Given words = ["oath","pea","eat","rain"] and board =

[

[‘o’,’a’,’a’,’n’],

[‘e’,’t’,’a’,’e’],

[‘i’,’h’,’k’,’r’],

[‘i’,’f’,’l’,’v’]

]

Return ["eat","oath"].

解题思路

这道题很容易就利用 79. Word Search 的思路来做,检查每一个 word,判断是否存在,代码如下:

class Solution {
public:
vector<string> findWords(vector<vector<char>>& board, vector<string>& words) {
vector<string> ret;
for (const auto& word : words) {
if (find(ret.begin(), ret.end(), word) != ret.end()) {
continue;
}
if (exist(board, word)) {
ret.push_back(word);
}
}
return ret;
}
private:
bool exist(vector<vector<char>>& board, const string& word) {
if (board.size() == 0 || board[0].size() == 0 || word.size() == 0 || word.size() > board.size() * board[0].size()) {
return false;
}
for (int i = 0; i < board.size(); ++i) {
for (int j = 0; j < board[0].size(); ++j) {
if (search(board, word, 0, i, j)) {
return true;
}
}
}
return false;
}
bool search(vector<vector<char>>& board, const string& word, const int p, const int x, const int y) {
if (p == word.size()) {
return true;
} else if (x < 0 || y < 0 || x == board.size() || y == board[0].size() || board[x][y] != word[p]) {
return false;
}
char tmp = board[x][y];
board[x][y] = 0;
bool res = search(board, word, p + 1, x - 1, y) || search(board, word, p + 1, x + 1, y)
|| search(board, word, p + 1, x, y - 1) || search(board, word, p + 1, x, y + 1);
board[x][y] = tmp;
return res;
}
};

但是,提交时候会发现超时。
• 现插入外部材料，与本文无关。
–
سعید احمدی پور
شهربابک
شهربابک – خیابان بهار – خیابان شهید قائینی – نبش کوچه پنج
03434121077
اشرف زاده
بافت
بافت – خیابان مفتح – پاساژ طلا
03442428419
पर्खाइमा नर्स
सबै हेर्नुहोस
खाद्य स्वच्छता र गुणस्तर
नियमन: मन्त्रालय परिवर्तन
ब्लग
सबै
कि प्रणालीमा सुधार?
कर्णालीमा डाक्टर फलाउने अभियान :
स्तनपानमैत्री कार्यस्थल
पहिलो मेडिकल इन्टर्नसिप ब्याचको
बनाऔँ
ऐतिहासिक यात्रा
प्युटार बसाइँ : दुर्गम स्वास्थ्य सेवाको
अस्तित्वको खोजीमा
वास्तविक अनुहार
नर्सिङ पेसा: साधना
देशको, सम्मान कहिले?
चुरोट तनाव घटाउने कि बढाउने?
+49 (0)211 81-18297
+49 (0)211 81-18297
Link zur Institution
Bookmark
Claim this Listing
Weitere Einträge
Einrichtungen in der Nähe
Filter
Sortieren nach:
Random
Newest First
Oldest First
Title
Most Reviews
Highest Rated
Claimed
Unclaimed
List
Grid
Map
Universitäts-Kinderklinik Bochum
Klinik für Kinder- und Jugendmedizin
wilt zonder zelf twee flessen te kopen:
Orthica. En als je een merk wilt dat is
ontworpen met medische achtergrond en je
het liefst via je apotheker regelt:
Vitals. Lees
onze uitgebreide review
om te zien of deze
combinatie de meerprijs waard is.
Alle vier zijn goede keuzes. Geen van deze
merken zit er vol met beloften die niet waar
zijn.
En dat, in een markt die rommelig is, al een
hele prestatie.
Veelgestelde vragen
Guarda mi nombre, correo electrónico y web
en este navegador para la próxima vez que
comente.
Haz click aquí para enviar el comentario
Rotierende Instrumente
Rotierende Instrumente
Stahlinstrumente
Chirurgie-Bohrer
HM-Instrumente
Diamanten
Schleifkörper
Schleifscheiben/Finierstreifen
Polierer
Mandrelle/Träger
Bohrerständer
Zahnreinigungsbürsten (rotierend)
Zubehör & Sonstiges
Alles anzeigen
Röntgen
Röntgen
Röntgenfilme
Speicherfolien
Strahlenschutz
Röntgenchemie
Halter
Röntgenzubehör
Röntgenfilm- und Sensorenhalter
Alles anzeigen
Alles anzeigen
这个时候观察测试样例,会发现很多前缀一样的单词,但是我们对于每一个单词都从头检查,因此效率比较低。那么我们应该如何做才能将前缀考虑进去呢?

既然我们这里提到了前缀,并且想要将前缀考虑进去,那么之前我们在 Maximum XOR Of Two Numbers In An Array 中讲过的 Trie 是再合适不过的了。我们可以先对整个序列建立一个 Trie,接下来就是思路不同的地方了。我们上面是用每个单词的每个字母来查找从一个位置下一跳的位置,这样递归地查找。而有了 Trie 以后,我们可以遍历 board 上所有可能组成的 word,然后再检查这个 word 是否在 Trie 中,如果是,那么就说明我们可以找到,否则,就不在。代码如下:

class Solution {
public:
vector<string> findWords(vector<vector<char>>& board, vector<string>& words) {
vector<string> ret;
TrieNode* root = buildTrie(words);
for (int i = 0; i < board.size(); ++i) {
for (int j = 0; j < board[i].size(); ++j) {
search(root, board, i, j, ret);
}
}
return ret;
}
private:
struct TrieNode {
TrieNode* next[26];
string str;
};
TrieNode* buildTrie(const vector<string>& words) {
TrieNode* root = new TrieNode();
for (const auto& word : words) {
TrieNode* p = root;
for (const auto ch : word) {
auto offset = ch - 'a';
if (p->next[offset] == nullptr) {
p->next[offset] = new TrieNode();
}
p = p->next[offset];
}
p->str = word;
}
return root;
}
void search(const TrieNode* root, vector<vector<char>> board, const int x, const int y, vector<string>& res) {
auto offset = board[x][y] - 'a';
if (board[x][y] == '#' || root->next[offset] == nullptr) {
return;
}
const auto next = root->next[offset];
if (!next->str.empty()) {
res.push_back(next->str);
next->str.clear();
}
char tmp = board[x][y];
board[x][y] = '#';
if (x > 0) {
search(next, board, x - 1, y, res);
}
if (x + 1 < board.size()) {
search(next, board, x + 1, y, res);
}
if (y > 0) {
search(next, board, x, y - 1, res);
}
if (y + 1 < board[x].size()) {
search(next, board, x, y + 1, res);
}
board[x][y] = tmp;
}
};